税制改革や、何らかの社会事象が起こってから、それが消費者心理を動かし、商品購入・サービス利用に至るまで…。そのメカニズムを経済理論で解析することで、企業の効果的なアプローチの方法を探る。
消費税が消費行動に及ぼす影響:経済理論の確認
消費税は、消費財の価格への転嫁により消費者の行動に影響を及ぼす。このような価格変化の影響は、「所得効果」と「代替効果」に分けることができる。所得効果とは、財布の中身が不変でも価格の上昇(低下)により購入できる消費財が減り(増え)、実質的に貧しく(豊かに)なることを意味する。代替効果は、価格が変化しない商品に比べて価格が上昇(低下)した商品の需要が減少(増加)することである。
所得効果を考えるときのポイントは、消費者の時間的視野の長さにある。長期的な視野を有する消費者は税率アップの実施前でも、アップが確実になれば将来の可処分所得(税負担などを除いた消費にまわせる所得)の減少を見越して消費行動を変化させる。このような消費者は、短期的な所得の変化にあまり反応しない。ボーナスを計画的に使う堅実な消費者を想像すれば良い。それに対して、短期的(近視眼的)な視野のもとで消費を行う消費者は、短期的な所得の変動に敏感に反応する。例えばボーナスが出たら、全部旅行に使ってしまうようなタイプである。長期的視野の消費者は消費増税実施前から消費を抑制するが、近視眼的消費者は実際に消費税率が上昇した時点で消費を抑制する。

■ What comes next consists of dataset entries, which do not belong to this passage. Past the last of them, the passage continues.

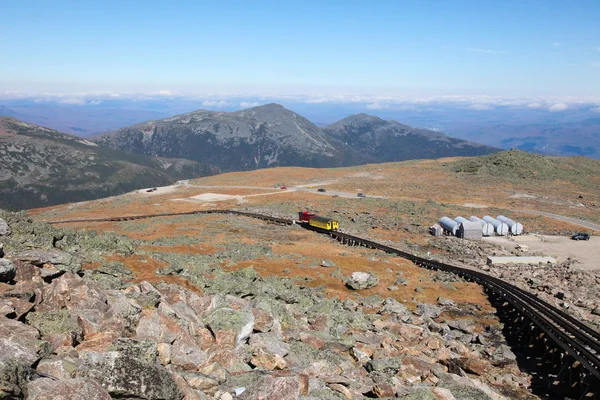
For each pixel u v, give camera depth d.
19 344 12.26
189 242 75.56
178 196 167.75
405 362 24.61
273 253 71.94
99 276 25.55
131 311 17.72
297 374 15.82
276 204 139.50
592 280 66.44
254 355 18.81
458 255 85.56
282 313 27.64
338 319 33.38
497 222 103.19
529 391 31.00
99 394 10.48
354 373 20.78
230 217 119.50
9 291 16.95
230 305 24.16
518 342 43.06
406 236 100.31
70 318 16.39
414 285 61.03
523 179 183.50
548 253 87.06
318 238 93.56
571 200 148.50
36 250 25.09
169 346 15.51
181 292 24.41
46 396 10.05
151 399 11.52
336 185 180.12
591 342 37.03
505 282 62.28
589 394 30.73
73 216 131.38
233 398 13.69
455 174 198.00
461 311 51.38
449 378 22.92
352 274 58.00
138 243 68.81
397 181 188.50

代替効果を考えるときのポイントは、貯蓄と「価格弾力性」(後述)である。消費税は消費財全般に課されるので、特殊な例外を除くと決定的に有利な消費財はない。しかし、消費をしなければ消費税はかからないので、所得を貯蓄にまわすことによって消費税を回避することができる。と言っても、永遠に貯蓄しておくことはできないので、消費税の回避は一時的なものにすぎない。ただし、消費税率アップのタイミングにおいては消費税を回避する方法が一つだけ存在する。税率アップ前に消費し、アップ後に消費を抑制すれば良い。これが、いわゆる「駆け込み消費」である。この現象は、価格面で不利な消費税アップ後から価格面で有利なアップ前に消費をシフトする代替効果として理解することができる。ただし、この効果はすべての財に一様ではない。価格の差異に対して反応しやすい消費財と、そうでない消費財が存在するからである。価格に対する消費の反応の大きさを価格弾力性と呼ぶと、価格弾力性の大きな消費財で代替効果が大きくなり、駆け込み消費が観察されやすくなる。一般に、必需品の消費を大きく抑制することは困難であるが、贅沢品や耐久消費財などの消費は抑制が容易なので、後者で価格弾力性が大きくなると考えられる。